STUDY MATERIAL:
- - -
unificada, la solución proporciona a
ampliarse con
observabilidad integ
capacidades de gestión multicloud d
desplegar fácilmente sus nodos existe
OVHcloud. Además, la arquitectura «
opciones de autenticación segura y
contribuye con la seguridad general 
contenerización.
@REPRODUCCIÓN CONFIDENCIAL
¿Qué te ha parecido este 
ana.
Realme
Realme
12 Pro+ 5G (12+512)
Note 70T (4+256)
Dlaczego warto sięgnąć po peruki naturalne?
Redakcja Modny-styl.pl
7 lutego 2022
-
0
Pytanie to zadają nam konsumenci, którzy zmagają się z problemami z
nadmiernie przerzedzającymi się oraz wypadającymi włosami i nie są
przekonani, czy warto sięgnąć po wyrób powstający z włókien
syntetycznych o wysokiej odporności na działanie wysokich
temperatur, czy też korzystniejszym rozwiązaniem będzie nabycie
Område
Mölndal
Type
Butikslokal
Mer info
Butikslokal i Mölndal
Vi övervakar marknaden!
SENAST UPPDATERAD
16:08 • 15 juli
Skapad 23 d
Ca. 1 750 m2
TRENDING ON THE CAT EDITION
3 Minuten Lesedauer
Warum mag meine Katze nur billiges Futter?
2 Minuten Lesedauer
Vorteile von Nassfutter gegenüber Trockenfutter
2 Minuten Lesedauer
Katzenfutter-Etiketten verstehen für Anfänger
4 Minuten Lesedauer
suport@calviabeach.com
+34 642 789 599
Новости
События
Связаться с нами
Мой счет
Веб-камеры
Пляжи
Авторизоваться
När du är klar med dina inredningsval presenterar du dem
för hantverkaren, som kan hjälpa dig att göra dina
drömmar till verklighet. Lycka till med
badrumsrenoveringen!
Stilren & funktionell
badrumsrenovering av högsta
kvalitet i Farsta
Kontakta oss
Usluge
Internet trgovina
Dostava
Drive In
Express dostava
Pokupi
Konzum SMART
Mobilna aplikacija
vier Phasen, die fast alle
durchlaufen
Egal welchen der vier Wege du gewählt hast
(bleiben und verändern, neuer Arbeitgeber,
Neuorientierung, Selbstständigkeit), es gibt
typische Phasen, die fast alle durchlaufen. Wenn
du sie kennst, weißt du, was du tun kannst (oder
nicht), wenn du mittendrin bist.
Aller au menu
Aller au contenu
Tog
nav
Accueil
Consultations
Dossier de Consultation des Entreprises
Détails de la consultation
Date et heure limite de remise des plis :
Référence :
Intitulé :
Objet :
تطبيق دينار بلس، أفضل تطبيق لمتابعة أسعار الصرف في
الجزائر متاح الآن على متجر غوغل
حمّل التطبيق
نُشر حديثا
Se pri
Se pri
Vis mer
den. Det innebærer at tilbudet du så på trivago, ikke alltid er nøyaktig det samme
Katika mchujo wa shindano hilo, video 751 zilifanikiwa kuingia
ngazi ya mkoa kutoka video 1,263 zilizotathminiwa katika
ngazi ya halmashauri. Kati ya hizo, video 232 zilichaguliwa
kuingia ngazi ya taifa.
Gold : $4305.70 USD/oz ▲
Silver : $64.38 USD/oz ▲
- - -
Return every line of text in the data above, character for character and in the same order.

OUTPUT OF THE TASK:
unificada, la solución proporciona a
ampliarse con
observabilidad integ
capacidades de gestión multicloud d
desplegar fácilmente sus nodos existe
OVHcloud. Además, la arquitectura «
opciones de autenticación segura y
contribuye con la seguridad general 
contenerización.
@REPRODUCCIÓN CONFIDENCIAL
¿Qué te ha parecido este 
ana.
Realme
Realme
12 Pro+ 5G (12+512)
Note 70T (4+256)
Dlaczego warto sięgnąć po peruki naturalne?
Redakcja Modny-styl.pl
7 lutego 2022
-
0
Pytanie to zadają nam konsumenci, którzy zmagają się z problemami z
nadmiernie przerzedzającymi się oraz wypadającymi włosami i nie są
przekonani, czy warto sięgnąć po wyrób powstający z włókien
syntetycznych o wysokiej odporności na działanie wysokich
temperatur, czy też korzystniejszym rozwiązaniem będzie nabycie
Område
Mölndal
Type
Butikslokal
Mer info
Butikslokal i Mölndal
Vi övervakar marknaden!
SENAST UPPDATERAD
16:08 • 15 juli
Skapad 23 d
Ca. 1 750 m2
TRENDING ON THE CAT EDITION
3 Minuten Lesedauer
Warum mag meine Katze nur billiges Futter?
2 Minuten Lesedauer
Vorteile von Nassfutter gegenüber Trockenfutter
2 Minuten Lesedauer
Katzenfutter-Etiketten verstehen für Anfänger
4 Minuten Lesedauer
suport@calviabeach.com
+34 642 789 599
Новости
События
Связаться с нами
Мой счет
Веб-камеры
Пляжи
Авторизоваться
När du är klar med dina inredningsval presenterar du dem
för hantverkaren, som kan hjälpa dig att göra dina
drömmar till verklighet. Lycka till med
badrumsrenoveringen!
Stilren & funktionell
badrumsrenovering av högsta
kvalitet i Farsta
Kontakta oss
Usluge
Internet trgovina
Dostava
Drive In
Express dostava
Pokupi
Konzum SMART
Mobilna aplikacija
vier Phasen, die fast alle
durchlaufen
Egal welchen der vier Wege du gewählt hast
(bleiben und verändern, neuer Arbeitgeber,
Neuorientierung, Selbstständigkeit), es gibt
typische Phasen, die fast alle durchlaufen. Wenn
du sie kennst, weißt du, was du tun kannst (oder
nicht), wenn du mittendrin bist.
Aller au menu
Aller au contenu
Tog
nav
Accueil
Consultations
Dossier de Consultation des Entreprises
Détails de la consultation
Date et heure limite de remise des plis :
Référence :
Intitulé :
Objet :
تطبيق دينار بلس، أفضل تطبيق لمتابعة أسعار الصرف في
الجزائر متاح الآن على متجر غوغل
حمّل التطبيق
نُشر حديثا
Se pri
Se pri
Vis mer
den. Det innebærer at tilbudet du så på trivago, ikke alltid er nøyaktig det samme
Katika mchujo wa shindano hilo, video 751 zilifanikiwa kuingia
ngazi ya mkoa kutoka video 1,263 zilizotathminiwa katika
ngazi ya halmashauri. Kati ya hizo, video 232 zilichaguliwa
kuingia ngazi ya taifa.
Gold : $4305.70 USD/oz ▲
Silver : $64.38 USD/oz ▲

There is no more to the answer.